===== DATA LISTING =====
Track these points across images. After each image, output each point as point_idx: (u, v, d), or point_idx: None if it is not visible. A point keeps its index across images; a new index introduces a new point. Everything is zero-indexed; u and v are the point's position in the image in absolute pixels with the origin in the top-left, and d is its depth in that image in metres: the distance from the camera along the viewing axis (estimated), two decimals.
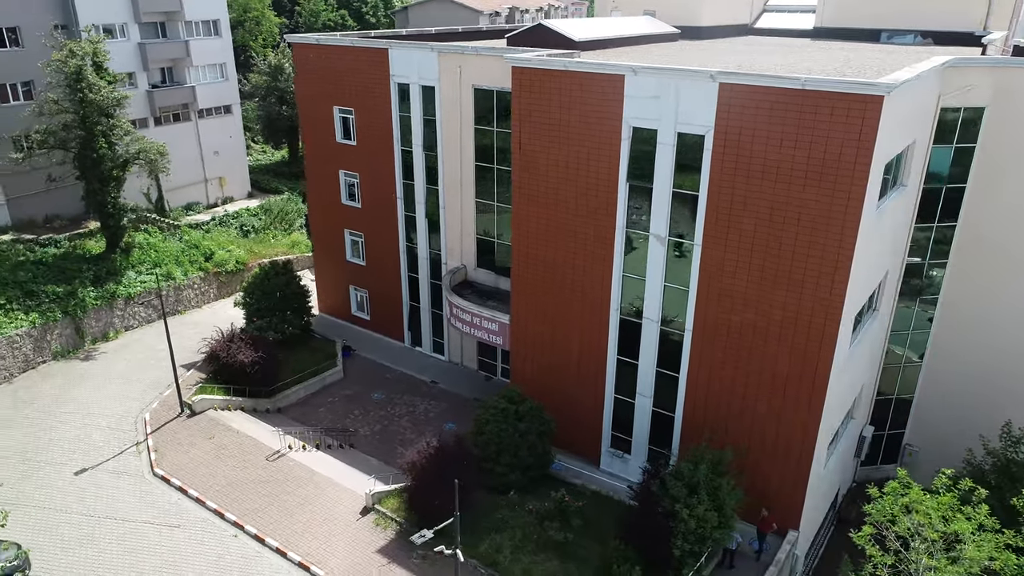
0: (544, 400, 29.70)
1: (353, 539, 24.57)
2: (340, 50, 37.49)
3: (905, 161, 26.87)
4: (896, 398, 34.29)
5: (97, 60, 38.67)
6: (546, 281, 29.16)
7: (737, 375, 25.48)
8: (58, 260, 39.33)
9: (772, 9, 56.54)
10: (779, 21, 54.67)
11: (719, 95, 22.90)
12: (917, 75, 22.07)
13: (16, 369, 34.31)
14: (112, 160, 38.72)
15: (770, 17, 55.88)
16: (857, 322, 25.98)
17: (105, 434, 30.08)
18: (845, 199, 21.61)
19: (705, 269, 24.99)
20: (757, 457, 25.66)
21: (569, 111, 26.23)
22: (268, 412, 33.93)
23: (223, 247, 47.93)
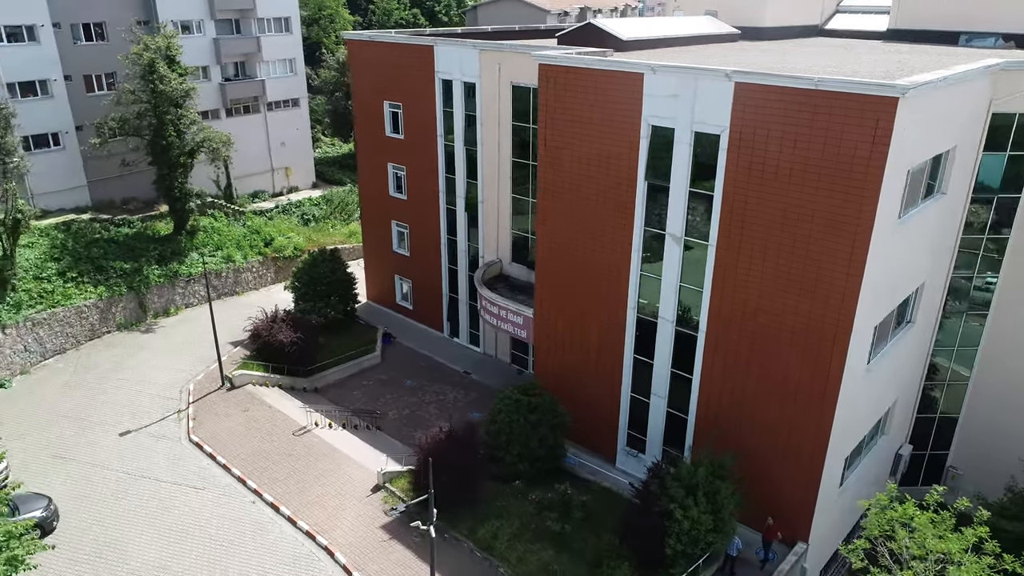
0: (565, 395, 30.05)
1: (360, 514, 25.66)
2: (390, 47, 38.84)
3: (944, 167, 25.73)
4: (939, 416, 32.91)
5: (170, 54, 41.39)
6: (568, 277, 29.46)
7: (749, 379, 25.11)
8: (129, 239, 42.35)
9: (845, 10, 54.58)
10: (851, 22, 52.73)
11: (734, 94, 22.67)
12: (943, 78, 21.21)
13: (83, 337, 37.28)
14: (179, 148, 41.38)
15: (842, 18, 53.98)
16: (880, 333, 25.06)
17: (152, 400, 32.37)
18: (858, 205, 21.03)
19: (719, 270, 24.75)
20: (767, 465, 25.21)
21: (591, 108, 26.46)
22: (305, 391, 35.59)
23: (283, 234, 50.29)
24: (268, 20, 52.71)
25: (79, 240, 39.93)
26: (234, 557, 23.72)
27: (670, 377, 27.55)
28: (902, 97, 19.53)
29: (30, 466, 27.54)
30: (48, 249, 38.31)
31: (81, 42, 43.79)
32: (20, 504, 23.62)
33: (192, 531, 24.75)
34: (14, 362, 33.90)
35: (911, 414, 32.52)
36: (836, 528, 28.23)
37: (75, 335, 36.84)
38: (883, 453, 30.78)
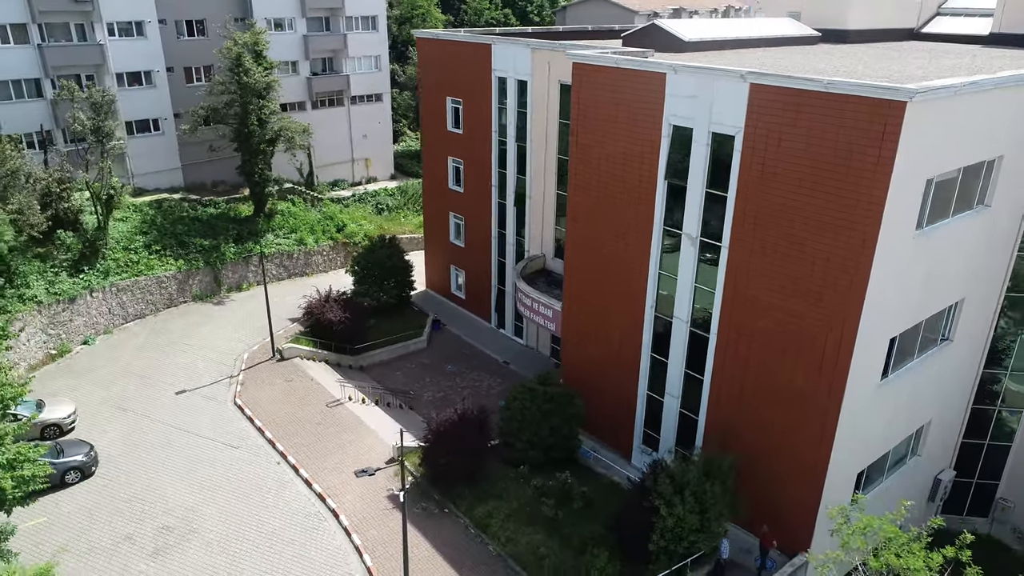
0: (587, 389, 30.59)
1: (371, 483, 27.23)
2: (453, 44, 40.43)
3: (988, 179, 24.37)
4: (988, 444, 31.05)
5: (257, 49, 44.70)
6: (593, 273, 29.92)
7: (757, 384, 24.80)
8: (212, 218, 46.08)
9: (946, 12, 51.66)
10: (950, 26, 49.86)
11: (749, 95, 22.51)
12: (968, 82, 20.27)
13: (161, 305, 41.05)
14: (260, 136, 44.62)
15: (941, 21, 51.13)
16: (902, 347, 24.11)
17: (210, 365, 35.36)
18: (865, 211, 20.47)
19: (731, 272, 24.59)
20: (770, 471, 24.82)
21: (618, 107, 26.84)
22: (350, 368, 37.74)
23: (356, 221, 53.05)
24: (356, 18, 55.64)
25: (167, 217, 43.88)
26: (252, 509, 25.86)
27: (683, 377, 27.52)
28: (910, 101, 18.91)
29: (96, 414, 30.90)
30: (139, 224, 42.36)
31: (184, 37, 47.98)
32: (65, 448, 26.72)
33: (221, 483, 27.11)
34: (99, 322, 37.88)
35: (956, 438, 30.84)
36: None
37: (154, 302, 40.62)
38: (917, 476, 29.38)
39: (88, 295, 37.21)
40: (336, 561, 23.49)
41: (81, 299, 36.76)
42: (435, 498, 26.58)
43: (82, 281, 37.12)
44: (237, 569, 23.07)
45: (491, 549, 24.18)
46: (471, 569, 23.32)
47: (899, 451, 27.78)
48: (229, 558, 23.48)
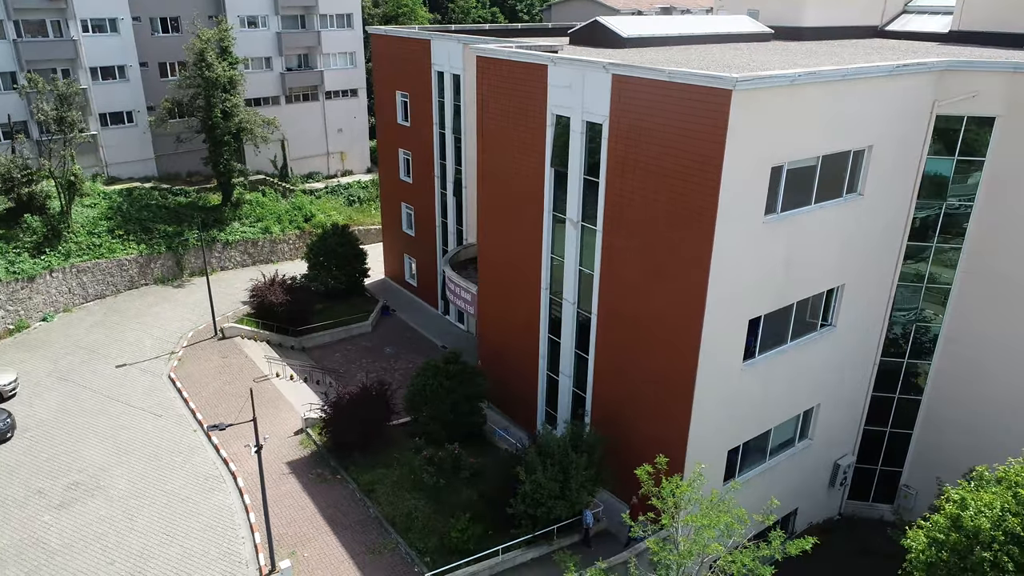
0: (499, 369, 32.02)
1: (275, 450, 28.96)
2: (400, 40, 42.09)
3: (854, 167, 25.15)
4: (890, 431, 31.74)
5: (224, 45, 46.83)
6: (501, 258, 31.30)
7: (630, 363, 25.94)
8: (180, 207, 48.33)
9: (912, 10, 51.93)
10: (915, 24, 50.19)
11: (612, 86, 23.69)
12: (799, 73, 21.20)
13: (122, 286, 43.36)
14: (224, 128, 46.72)
15: (906, 19, 51.43)
16: (770, 332, 24.99)
17: (155, 342, 37.47)
18: (704, 196, 21.51)
19: (605, 256, 25.79)
20: (642, 444, 25.84)
21: (512, 98, 28.18)
22: (292, 348, 39.58)
23: (325, 212, 55.02)
24: (331, 16, 57.58)
25: (134, 204, 46.19)
26: (159, 471, 27.79)
27: (574, 357, 28.74)
28: (734, 89, 19.96)
29: (39, 384, 33.14)
30: (105, 210, 44.72)
31: (158, 34, 50.36)
32: None
33: (136, 447, 29.08)
34: (59, 300, 40.25)
35: (858, 424, 31.57)
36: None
37: (115, 284, 42.94)
38: (813, 460, 30.17)
39: (48, 275, 39.59)
40: (223, 517, 25.23)
41: (40, 278, 39.15)
42: (331, 465, 28.19)
43: (42, 262, 39.52)
44: (131, 521, 24.96)
45: (371, 512, 25.69)
46: (346, 528, 24.88)
47: (784, 433, 28.61)
48: (126, 511, 25.39)
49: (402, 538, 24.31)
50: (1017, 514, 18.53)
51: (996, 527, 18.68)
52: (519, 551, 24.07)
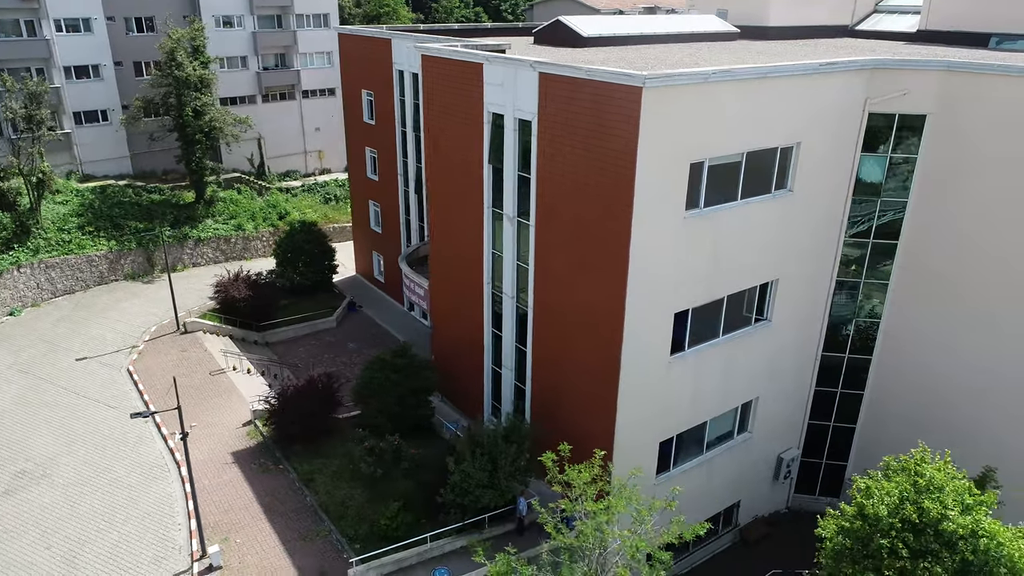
0: (450, 363, 32.57)
1: (222, 441, 29.56)
2: (365, 40, 42.68)
3: (782, 164, 25.52)
4: (834, 426, 32.16)
5: (196, 44, 47.50)
6: (449, 253, 31.84)
7: (563, 356, 26.43)
8: (153, 204, 49.00)
9: (883, 10, 52.28)
10: (884, 23, 50.55)
11: (539, 83, 24.19)
12: (714, 71, 21.65)
13: (92, 282, 44.05)
14: (195, 127, 47.39)
15: (877, 19, 51.79)
16: (695, 325, 25.40)
17: (118, 336, 38.13)
18: (622, 191, 21.96)
19: (538, 250, 26.29)
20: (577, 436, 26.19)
21: (453, 95, 28.71)
22: (256, 343, 40.19)
23: (300, 209, 55.62)
24: (307, 16, 58.25)
25: (106, 201, 46.90)
26: (106, 459, 28.45)
27: (515, 350, 29.24)
28: (644, 87, 20.41)
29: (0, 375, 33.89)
30: (77, 207, 45.43)
31: (133, 33, 51.09)
32: None
33: (87, 437, 29.72)
34: (27, 295, 40.97)
35: (803, 418, 31.97)
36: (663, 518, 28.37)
37: (84, 279, 43.64)
38: (755, 453, 30.59)
39: (15, 270, 40.30)
40: (163, 504, 25.83)
41: (8, 274, 39.87)
42: (275, 455, 28.77)
43: (10, 257, 40.24)
44: (72, 508, 25.59)
45: (308, 500, 26.25)
46: (282, 515, 25.45)
47: (721, 426, 29.03)
48: (68, 498, 26.03)
49: (334, 525, 24.86)
50: (913, 502, 18.97)
51: (893, 515, 19.13)
52: (449, 539, 24.57)
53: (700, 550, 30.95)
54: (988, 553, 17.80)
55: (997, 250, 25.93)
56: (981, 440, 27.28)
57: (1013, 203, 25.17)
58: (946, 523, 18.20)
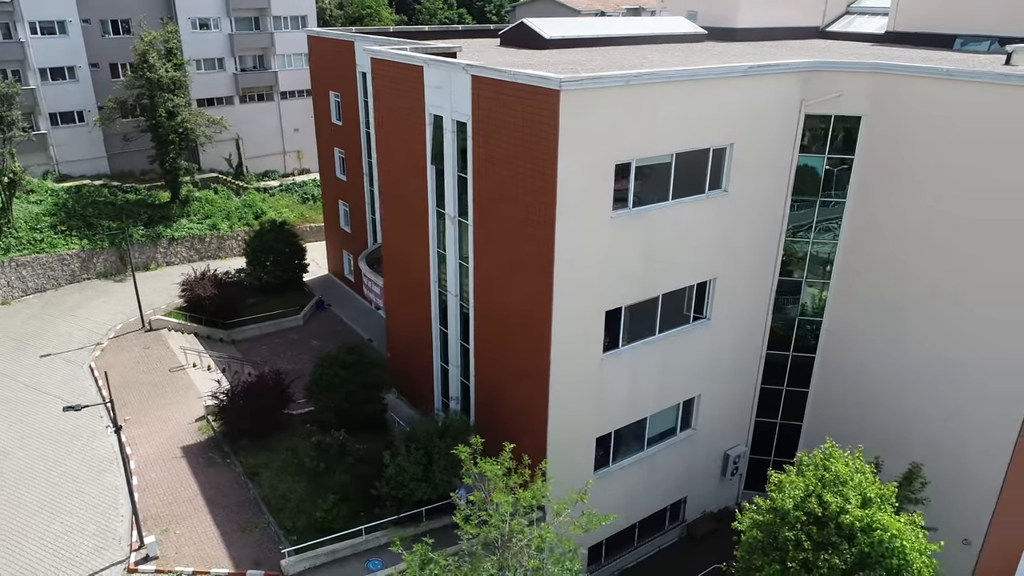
0: (404, 360, 33.14)
1: (174, 435, 30.21)
2: (331, 42, 43.30)
3: (715, 165, 25.94)
4: (780, 423, 32.62)
5: (169, 46, 48.20)
6: (400, 252, 32.46)
7: (501, 354, 26.97)
8: (128, 204, 49.73)
9: (854, 11, 52.67)
10: (854, 24, 50.95)
11: (472, 86, 24.73)
12: (636, 74, 22.13)
13: (63, 280, 44.79)
14: (168, 127, 48.09)
15: (847, 20, 52.20)
16: (630, 323, 25.87)
17: (84, 333, 38.85)
18: (546, 192, 22.43)
19: (476, 249, 26.82)
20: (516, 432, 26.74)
21: (399, 97, 29.29)
22: (221, 341, 40.83)
23: (276, 209, 56.29)
24: (284, 18, 58.91)
25: (80, 201, 47.63)
26: (57, 453, 29.16)
27: (460, 348, 29.79)
28: (561, 89, 20.92)
29: None
30: (51, 206, 46.16)
31: (109, 35, 51.83)
32: None
33: (42, 431, 30.43)
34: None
35: (749, 416, 32.42)
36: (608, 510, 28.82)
37: (56, 277, 44.39)
38: (701, 449, 31.01)
39: None
40: (109, 496, 26.49)
41: None
42: (223, 450, 29.39)
43: None
44: (20, 499, 26.28)
45: (251, 493, 26.87)
46: (224, 507, 26.06)
47: (663, 422, 29.48)
48: (16, 490, 26.74)
49: (273, 518, 25.46)
50: (817, 496, 19.47)
51: (799, 508, 19.64)
52: (385, 531, 25.10)
53: (646, 544, 31.45)
54: (882, 544, 18.29)
55: (924, 251, 26.38)
56: (914, 438, 27.73)
57: (939, 204, 25.58)
58: (845, 516, 18.70)
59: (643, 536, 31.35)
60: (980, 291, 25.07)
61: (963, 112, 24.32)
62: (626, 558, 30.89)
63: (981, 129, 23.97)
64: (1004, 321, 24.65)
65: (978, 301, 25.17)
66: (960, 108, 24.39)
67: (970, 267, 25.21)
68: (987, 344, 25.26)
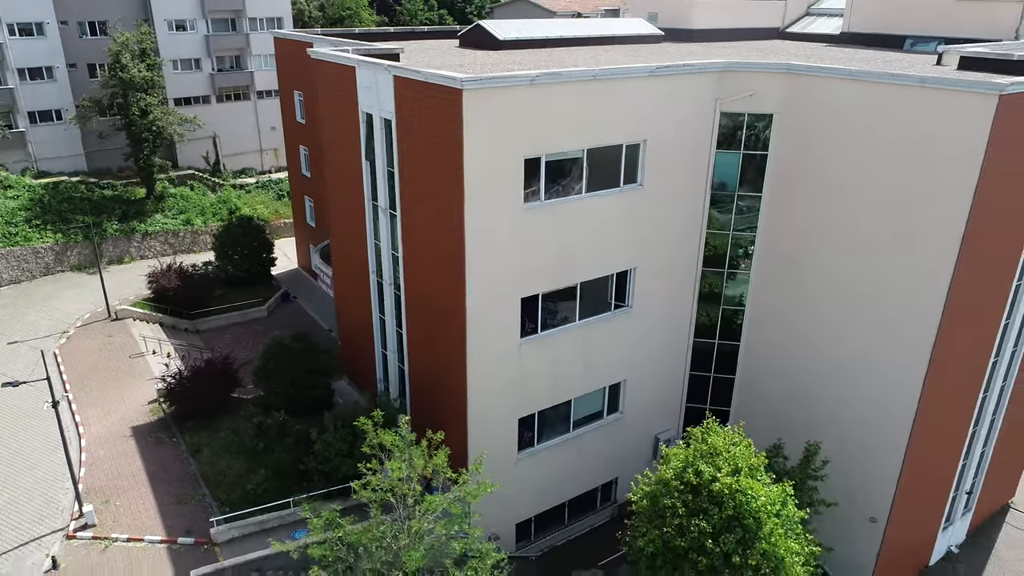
0: (352, 347, 34.70)
1: (126, 417, 31.93)
2: (293, 43, 44.92)
3: (630, 160, 27.28)
4: (709, 408, 33.94)
5: (143, 47, 49.96)
6: (344, 243, 34.03)
7: (429, 338, 28.50)
8: (103, 199, 51.52)
9: (814, 13, 53.95)
10: (813, 26, 52.23)
11: (394, 85, 26.27)
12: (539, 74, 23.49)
13: (37, 272, 46.61)
14: (141, 126, 49.85)
15: (806, 22, 53.49)
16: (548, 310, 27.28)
17: (52, 322, 40.61)
18: (455, 185, 23.91)
19: (404, 239, 28.38)
20: (443, 413, 28.33)
21: (338, 96, 30.85)
22: (186, 331, 42.54)
23: (251, 205, 58.00)
24: (260, 20, 60.61)
25: (56, 196, 49.44)
26: (12, 432, 31.02)
27: (396, 334, 31.36)
28: (463, 89, 22.41)
29: None
30: (27, 201, 47.97)
31: (86, 36, 53.65)
32: None
33: (1, 412, 32.10)
34: None
35: (680, 402, 33.78)
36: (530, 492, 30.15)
37: (30, 270, 46.20)
38: (631, 433, 32.34)
39: None
40: (58, 472, 28.20)
41: None
42: (171, 430, 31.07)
43: None
44: None
45: (192, 469, 28.53)
46: (164, 482, 27.74)
47: (589, 406, 30.79)
48: None
49: (209, 491, 27.09)
50: (693, 466, 20.98)
51: (678, 478, 21.14)
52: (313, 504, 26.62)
53: (579, 523, 32.87)
54: (744, 507, 19.77)
55: (831, 246, 27.59)
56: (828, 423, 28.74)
57: (841, 200, 26.90)
58: (715, 484, 20.19)
59: (575, 515, 32.78)
60: (878, 285, 26.24)
61: (862, 110, 25.58)
62: (556, 536, 32.30)
63: (876, 127, 25.28)
64: (898, 313, 25.89)
65: (877, 294, 26.38)
66: (859, 106, 25.63)
67: (869, 263, 26.46)
68: (885, 334, 26.51)
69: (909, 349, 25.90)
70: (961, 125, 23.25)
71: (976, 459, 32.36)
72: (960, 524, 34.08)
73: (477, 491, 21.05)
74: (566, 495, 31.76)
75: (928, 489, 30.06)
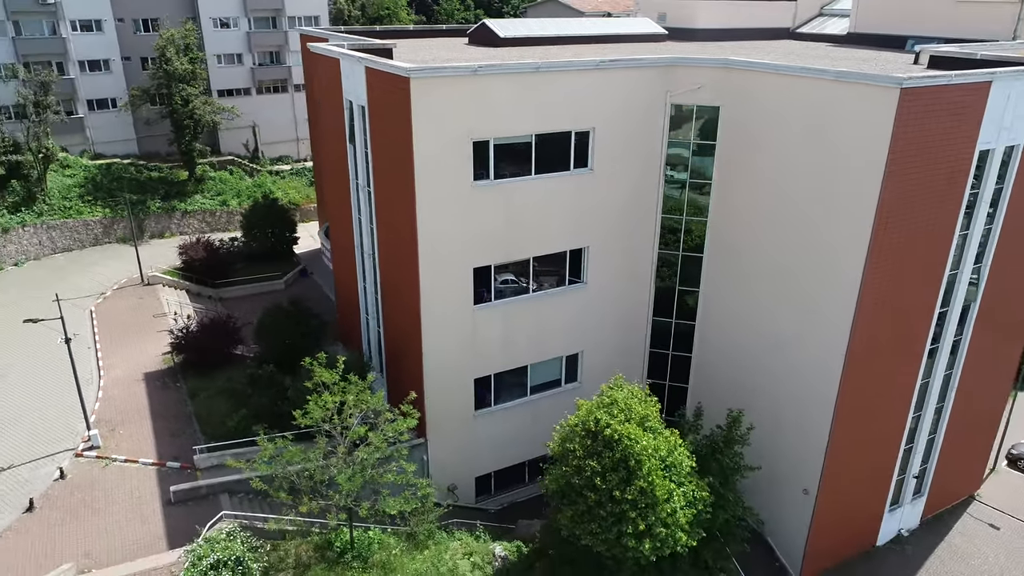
0: (345, 315, 38.36)
1: (141, 364, 36.50)
2: (317, 40, 48.94)
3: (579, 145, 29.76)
4: (669, 384, 36.07)
5: (186, 42, 55.09)
6: (338, 220, 37.70)
7: (396, 303, 31.79)
8: (151, 180, 56.98)
9: (826, 13, 55.01)
10: (823, 26, 53.38)
11: (365, 75, 29.65)
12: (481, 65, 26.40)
13: (88, 243, 52.24)
14: (183, 114, 55.00)
15: (817, 22, 54.58)
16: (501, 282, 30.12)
17: (94, 284, 45.96)
18: (407, 164, 27.03)
19: (377, 214, 31.76)
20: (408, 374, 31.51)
21: (329, 86, 34.50)
22: (210, 298, 47.20)
23: (284, 190, 62.72)
24: (298, 18, 65.26)
25: (107, 176, 55.07)
26: (46, 370, 35.92)
27: (375, 301, 34.80)
28: (411, 77, 25.53)
29: None
30: (82, 179, 53.69)
31: (140, 32, 59.22)
32: None
33: (41, 355, 37.19)
34: (30, 251, 49.34)
35: (641, 376, 35.97)
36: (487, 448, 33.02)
37: (81, 240, 51.84)
38: None
39: (21, 229, 48.67)
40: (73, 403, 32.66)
41: (13, 231, 48.24)
42: (177, 377, 35.40)
43: (17, 218, 48.62)
44: (12, 399, 33.13)
45: (188, 409, 32.72)
46: (163, 418, 32.01)
47: (545, 373, 33.35)
48: (11, 397, 33.69)
49: (199, 427, 31.15)
50: (593, 415, 23.63)
51: (580, 424, 23.86)
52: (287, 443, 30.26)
53: (531, 485, 35.38)
54: (629, 450, 22.34)
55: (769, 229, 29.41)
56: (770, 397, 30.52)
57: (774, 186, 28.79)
58: (607, 430, 22.82)
59: (535, 475, 35.40)
60: (803, 269, 28.08)
61: (787, 103, 27.49)
62: (517, 492, 35.06)
63: (798, 118, 27.15)
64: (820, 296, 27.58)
65: (802, 277, 28.20)
66: (785, 99, 27.54)
67: (795, 248, 28.30)
68: (809, 317, 28.22)
69: (830, 330, 27.43)
70: (870, 116, 24.95)
71: (923, 445, 33.26)
72: (911, 508, 34.96)
73: (399, 425, 24.16)
74: (525, 456, 34.43)
75: (864, 468, 31.14)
=====
ACTIVITY -> Please give back exactly the lines of this listing beginning at the line with "42: (435, 498, 26.58)" and ending with the line with "47: (899, 451, 27.78)", both included, and nothing else.

SOLUTION FOR THIS TASK ->
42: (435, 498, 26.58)
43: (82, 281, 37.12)
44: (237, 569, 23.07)
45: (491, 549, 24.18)
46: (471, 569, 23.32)
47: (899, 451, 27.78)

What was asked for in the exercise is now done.